Em 1958 um rio da história correu pelo Brasil. Juscelino era presidente e Celso Furtado criava a Sudene com Romulo Almeida.
Os dois não sabiam que começava ali um novo capítulo da história nacional.

Getúlio, eleito Presidente em 1950, convocara o economista baiano Romulo Almeida, secretario de Planejamento do governador da Bahia Antonio Balbino, com a missão de construir um novo caminho para a economia nacional, assessorado pelos economistas Roberto Campos, Jesus Soares Pereira, Ottolmy Strauch, Cleantho de Paiva Leite, Juvenal Osório, Roland Corbisier, Hélio Jaguaribe, reunidos no ISEB, (Instituto Superior de Estudos Brasileiros).

Dela nasceram o BNDES, o Banco do Nordeste. Dois anos depois, em 1958, Juscelino Kubitschek eleito presidente, o convocado foi Celso Furtado, e criaram a Sudene a partir de uma reunião em Garanhuns. Uma vez por mês, Celso e Rômulo se reuniam em Salvador convocando amigos e assessores para ampliarem aliados e liderados. Como assessor do Rômulo, acabei criando o Jornal da Semana e me elegendo deputado na Assembleia da Bahia.

Numa dessas reuniões, conheci, em Recife, o brilhante líder estudantil João Bosco Tenório Galvão, cassado da Faculdade de Direito de Recife, e eleito vereador.

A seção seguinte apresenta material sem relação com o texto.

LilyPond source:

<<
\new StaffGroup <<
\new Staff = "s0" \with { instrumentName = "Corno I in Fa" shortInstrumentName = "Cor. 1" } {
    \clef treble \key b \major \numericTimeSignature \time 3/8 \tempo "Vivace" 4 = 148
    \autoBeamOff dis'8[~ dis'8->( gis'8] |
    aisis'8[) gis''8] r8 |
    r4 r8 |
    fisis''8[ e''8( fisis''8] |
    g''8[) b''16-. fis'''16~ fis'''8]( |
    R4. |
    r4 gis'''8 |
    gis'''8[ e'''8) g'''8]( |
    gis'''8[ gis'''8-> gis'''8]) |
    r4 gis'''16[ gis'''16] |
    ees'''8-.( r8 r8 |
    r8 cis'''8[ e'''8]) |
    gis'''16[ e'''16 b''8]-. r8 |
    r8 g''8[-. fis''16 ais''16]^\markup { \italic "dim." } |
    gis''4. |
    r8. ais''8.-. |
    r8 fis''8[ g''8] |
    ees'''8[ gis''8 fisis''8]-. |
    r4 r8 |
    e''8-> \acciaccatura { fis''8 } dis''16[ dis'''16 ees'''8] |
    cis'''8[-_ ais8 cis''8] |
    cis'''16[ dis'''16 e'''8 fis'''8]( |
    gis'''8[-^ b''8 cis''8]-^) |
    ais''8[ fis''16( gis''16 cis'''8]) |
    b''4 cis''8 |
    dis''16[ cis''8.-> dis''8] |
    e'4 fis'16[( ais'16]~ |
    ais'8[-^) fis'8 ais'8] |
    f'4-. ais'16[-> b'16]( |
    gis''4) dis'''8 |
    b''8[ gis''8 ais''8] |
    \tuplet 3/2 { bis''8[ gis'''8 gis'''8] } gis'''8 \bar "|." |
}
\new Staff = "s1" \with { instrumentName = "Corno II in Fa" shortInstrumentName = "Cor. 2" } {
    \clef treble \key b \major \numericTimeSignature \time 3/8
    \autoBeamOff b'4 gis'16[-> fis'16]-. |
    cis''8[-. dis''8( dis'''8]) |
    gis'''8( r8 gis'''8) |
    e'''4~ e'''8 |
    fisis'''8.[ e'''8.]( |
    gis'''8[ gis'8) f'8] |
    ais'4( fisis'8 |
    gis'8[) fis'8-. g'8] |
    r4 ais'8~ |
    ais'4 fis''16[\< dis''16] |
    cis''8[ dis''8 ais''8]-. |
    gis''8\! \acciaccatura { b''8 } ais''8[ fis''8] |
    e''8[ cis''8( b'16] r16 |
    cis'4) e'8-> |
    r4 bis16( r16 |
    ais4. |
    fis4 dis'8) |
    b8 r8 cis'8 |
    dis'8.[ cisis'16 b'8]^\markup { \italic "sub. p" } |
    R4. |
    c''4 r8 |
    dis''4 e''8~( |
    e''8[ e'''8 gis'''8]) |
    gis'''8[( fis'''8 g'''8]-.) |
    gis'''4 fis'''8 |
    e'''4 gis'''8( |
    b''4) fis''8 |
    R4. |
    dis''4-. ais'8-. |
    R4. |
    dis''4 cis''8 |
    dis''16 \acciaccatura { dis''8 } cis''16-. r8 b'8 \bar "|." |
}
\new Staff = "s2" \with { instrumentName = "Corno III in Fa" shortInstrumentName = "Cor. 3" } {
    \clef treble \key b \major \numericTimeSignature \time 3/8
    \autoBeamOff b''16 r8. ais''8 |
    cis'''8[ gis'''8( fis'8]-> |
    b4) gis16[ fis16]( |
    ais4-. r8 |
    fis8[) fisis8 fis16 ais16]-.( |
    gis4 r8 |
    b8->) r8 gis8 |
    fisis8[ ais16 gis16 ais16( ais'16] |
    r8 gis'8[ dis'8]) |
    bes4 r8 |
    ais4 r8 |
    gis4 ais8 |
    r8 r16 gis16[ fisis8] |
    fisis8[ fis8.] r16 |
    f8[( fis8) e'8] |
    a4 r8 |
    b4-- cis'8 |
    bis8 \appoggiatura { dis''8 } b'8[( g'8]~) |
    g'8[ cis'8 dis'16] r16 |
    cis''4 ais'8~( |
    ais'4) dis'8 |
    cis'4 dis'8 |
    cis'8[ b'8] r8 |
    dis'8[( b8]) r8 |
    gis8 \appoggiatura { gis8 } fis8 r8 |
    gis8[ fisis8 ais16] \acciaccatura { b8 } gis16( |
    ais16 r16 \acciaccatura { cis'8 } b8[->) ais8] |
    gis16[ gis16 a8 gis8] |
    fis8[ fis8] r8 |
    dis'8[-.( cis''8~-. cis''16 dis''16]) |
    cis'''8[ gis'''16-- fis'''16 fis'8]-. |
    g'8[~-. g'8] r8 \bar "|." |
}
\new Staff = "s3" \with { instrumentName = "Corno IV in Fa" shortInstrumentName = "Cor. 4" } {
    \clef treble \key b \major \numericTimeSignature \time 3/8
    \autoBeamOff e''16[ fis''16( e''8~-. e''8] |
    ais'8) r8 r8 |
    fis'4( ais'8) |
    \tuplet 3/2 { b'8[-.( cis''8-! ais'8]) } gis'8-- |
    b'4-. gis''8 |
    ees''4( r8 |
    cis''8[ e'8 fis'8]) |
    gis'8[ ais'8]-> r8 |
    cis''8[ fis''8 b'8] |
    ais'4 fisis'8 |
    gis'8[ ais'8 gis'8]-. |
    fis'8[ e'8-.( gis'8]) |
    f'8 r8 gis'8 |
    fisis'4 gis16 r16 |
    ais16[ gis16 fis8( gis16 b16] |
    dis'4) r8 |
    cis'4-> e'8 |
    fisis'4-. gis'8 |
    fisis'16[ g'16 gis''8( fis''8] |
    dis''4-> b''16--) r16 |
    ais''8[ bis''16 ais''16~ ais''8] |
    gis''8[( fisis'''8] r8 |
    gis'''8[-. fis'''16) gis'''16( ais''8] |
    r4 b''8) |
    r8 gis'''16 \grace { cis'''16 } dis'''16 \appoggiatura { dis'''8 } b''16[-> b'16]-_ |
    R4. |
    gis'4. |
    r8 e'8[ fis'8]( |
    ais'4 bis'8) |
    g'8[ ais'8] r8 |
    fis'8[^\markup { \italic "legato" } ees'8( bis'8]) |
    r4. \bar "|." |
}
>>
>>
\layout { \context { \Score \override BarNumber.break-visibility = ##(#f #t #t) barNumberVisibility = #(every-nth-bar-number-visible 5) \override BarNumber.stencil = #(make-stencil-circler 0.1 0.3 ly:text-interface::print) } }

Aos poucos a Sudene ia reunindo em torno de si uma gama enorme de jovens lideranças que lá iam discutir os problemas de Pernambuco e do pais com as mais diversas posições políticas e ideológicas. Por exemplo: o governador Moura Cavalcante e seu chefe de gabinete Júlio Araújo, o líder estudantil de Natal Sileno Ribeiro, os jornalistas Anchieta Hélcias e Ângelo Castelo Branco. A partir daí, logo Bosco assumiu uma ativa liderança em toda a Universidade e em vários estados.
Este livro é um poderoso depoimento de alguém que soube fazer a hora e não esperou acontecer. Capítulo a capítulo Bosco vai evocando fatos que viveu e situações do seu tempo. Por exemplo:
“A Primavera de Praga”
“A UNICAP e 1968”
“Abaixo da Linha do Equador”
“Alegria, Alegria”
“Amizades que Peduram”
“Antonio Correa de Oliveira Andrade Filho”
“Atenas e Jerusalém”
“Azar do México”
“Che Guevara – O Cupido do Caribe”
“Chuva em Amã”
Leiam esse livro. Não é todo dia que se encontra um texto tão claro e tão interessante.”
Este é o prefácio que fiz para o livro “Caminhando e Contando casos mundo afora” e será lançado amanhã, dia 7, em Recife.
O Joezil Carvalho já arrebanhou gente de toda nação pernambucana, Olinda e além mar. Por enquanto a festa começa no Recife.